Bakery chain Greggs has announced plans to open dozens of new stores across the UK in 2024, following a significant increase in profits. The company reported underlying pre-tax profits of £74.1m in the first six months of the year, marking a 16% rise from the same period last year. Total sales also saw a significant increase of nearly 14%, reaching £960.6m during the same period.
However, Greggs also disclosed that it has recently raised prices on some menu items in response to mounting pressure on its staff wage bill. This has resulted in a 5p to 10p increase on some bakes and sandwich ranges, while meal deals have remained unchanged. Chief executive Roisin Currie stated that there are no further price increases planned for the rest of the year. These price adjustments were made after the company raised salaries for its 32,000 employees ahead of the implementation of the new National Living Wage of £11.44 per hour in April.
Greggs’s rise in profits can be attributed to its expansion of product offerings and increasing number of branches across the country. The company credited its iced drinks range and pizza deals for contributing to its growth, along with improved evening sales. In the first half of the year, Greggs opened 99 new shops, including 25 franchised outlets. However, it also closed 18 shops and relocated 25.

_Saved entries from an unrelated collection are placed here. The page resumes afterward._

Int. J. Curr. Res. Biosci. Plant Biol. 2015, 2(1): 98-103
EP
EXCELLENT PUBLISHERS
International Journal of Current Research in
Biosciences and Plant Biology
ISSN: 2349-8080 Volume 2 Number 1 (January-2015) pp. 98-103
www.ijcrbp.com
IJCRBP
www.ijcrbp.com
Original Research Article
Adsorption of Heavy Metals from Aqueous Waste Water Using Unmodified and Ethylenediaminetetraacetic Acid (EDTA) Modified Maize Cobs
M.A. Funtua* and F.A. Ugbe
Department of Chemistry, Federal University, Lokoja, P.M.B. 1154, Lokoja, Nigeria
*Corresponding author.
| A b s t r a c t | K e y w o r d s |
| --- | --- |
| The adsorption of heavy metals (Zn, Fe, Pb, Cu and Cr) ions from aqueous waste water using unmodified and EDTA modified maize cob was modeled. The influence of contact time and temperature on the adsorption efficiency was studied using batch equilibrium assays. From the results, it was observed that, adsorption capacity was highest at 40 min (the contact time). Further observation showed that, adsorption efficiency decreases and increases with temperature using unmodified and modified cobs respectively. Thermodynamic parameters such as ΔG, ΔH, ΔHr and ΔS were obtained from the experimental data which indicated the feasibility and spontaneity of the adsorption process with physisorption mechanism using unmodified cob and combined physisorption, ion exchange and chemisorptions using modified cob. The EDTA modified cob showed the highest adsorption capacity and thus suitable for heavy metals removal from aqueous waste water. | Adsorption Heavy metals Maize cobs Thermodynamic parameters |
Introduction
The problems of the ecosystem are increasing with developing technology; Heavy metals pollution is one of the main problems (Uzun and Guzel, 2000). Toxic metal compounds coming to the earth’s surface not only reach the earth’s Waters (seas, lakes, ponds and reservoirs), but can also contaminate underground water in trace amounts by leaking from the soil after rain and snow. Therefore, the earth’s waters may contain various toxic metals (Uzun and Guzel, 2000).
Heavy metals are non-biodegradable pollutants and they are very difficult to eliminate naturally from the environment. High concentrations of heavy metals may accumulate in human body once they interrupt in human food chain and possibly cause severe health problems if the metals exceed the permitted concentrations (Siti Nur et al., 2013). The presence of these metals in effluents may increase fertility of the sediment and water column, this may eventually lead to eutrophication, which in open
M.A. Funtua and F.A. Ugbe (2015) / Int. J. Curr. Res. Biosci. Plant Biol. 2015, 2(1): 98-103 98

According to Ms Currie, the company’s success is built on the exceptional value it provides to customers seeking on-the-go food and drink, as well as the fast and friendly service delivered by its employees. Currently, Greggs has over 2,500 branches nationwide, but the company is investing in its supply chain to eventually support 3,500 outlets.
The company’s half-year report stated its confidence in opening a net total of 140 to 160 new shops this year. Furthermore, Greggs is diversifying the locations of its branches, moving away from solely focusing on town and city locations. The company has seen particular success in expanding its presence in roadside locations, which now make up a quarter of its estate.